[Excerpts from a dataset]
———
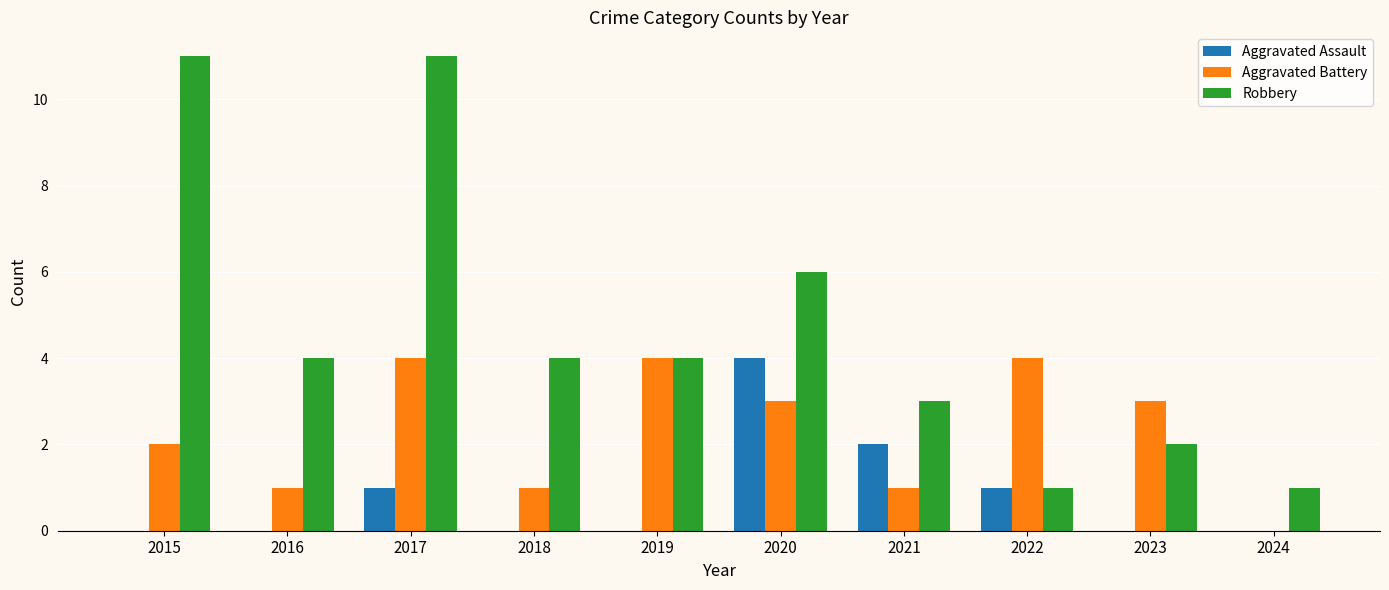

True or false: Robbery has a value of 3 at 2023.

False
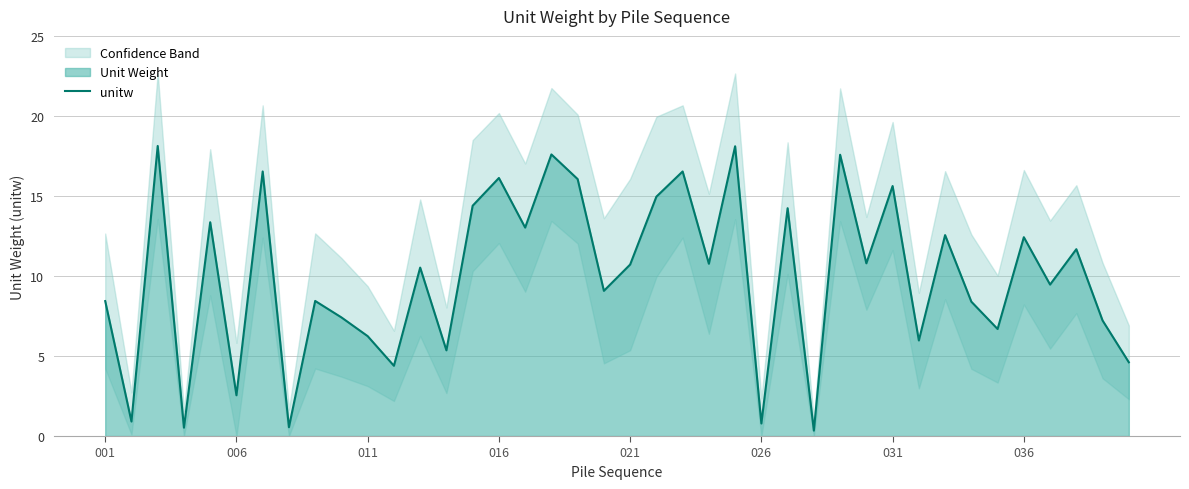

What is the average value?

10.0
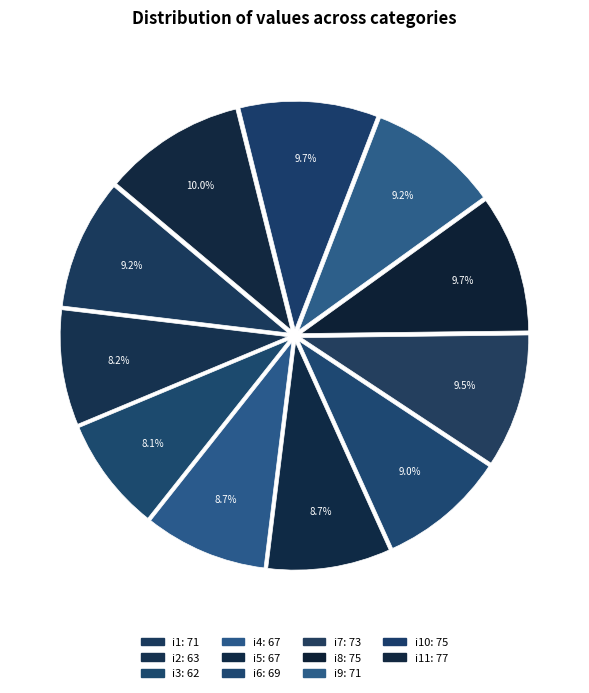

Is there a majority slice in this chart?

No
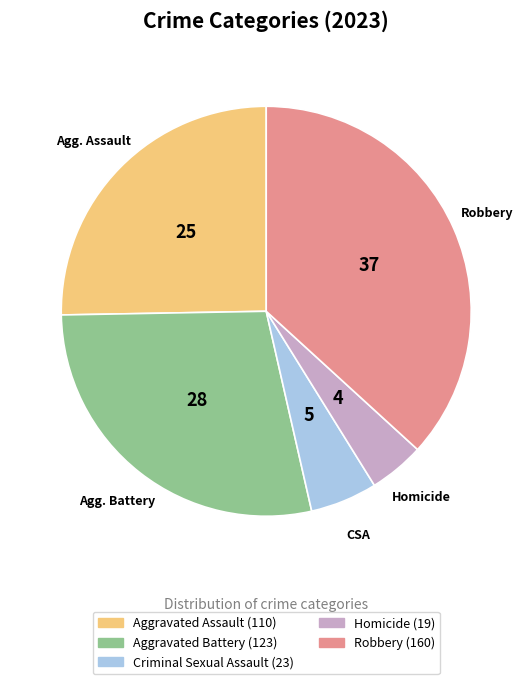

Between Homicide and Aggravated Assault, which is larger?

Aggravated Assault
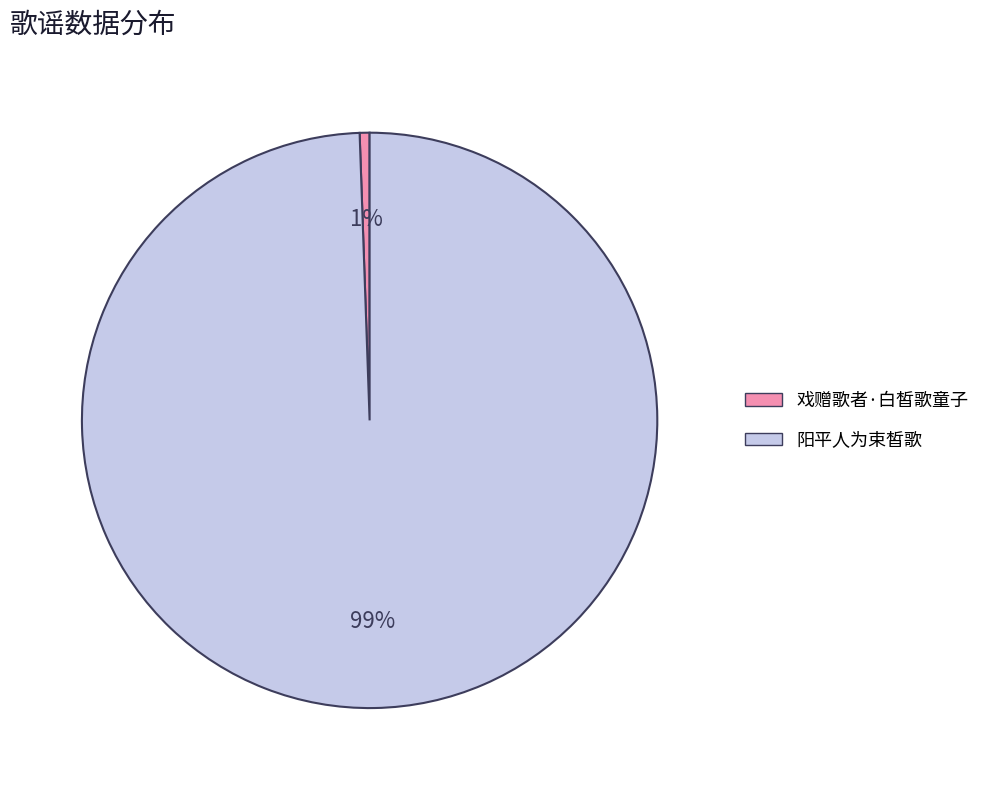

True or false: 阳平人为束皙歌 accounts for 88% of the total.

False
———
Turn the lines of the records above into a numbered list, dropping the blank lines and leaving the pictures out.

1. True or false: Robbery has a value of 3 at 2023.
2. False
3. What is the average value?
4. 10.0
5. Is there a majority slice in this chart?
6. No
7. Between Homicide and Aggravated Assault, which is larger?
8. Aggravated Assault
9. True or false: 阳平人为束皙歌 accounts for 88% of the total.
10. False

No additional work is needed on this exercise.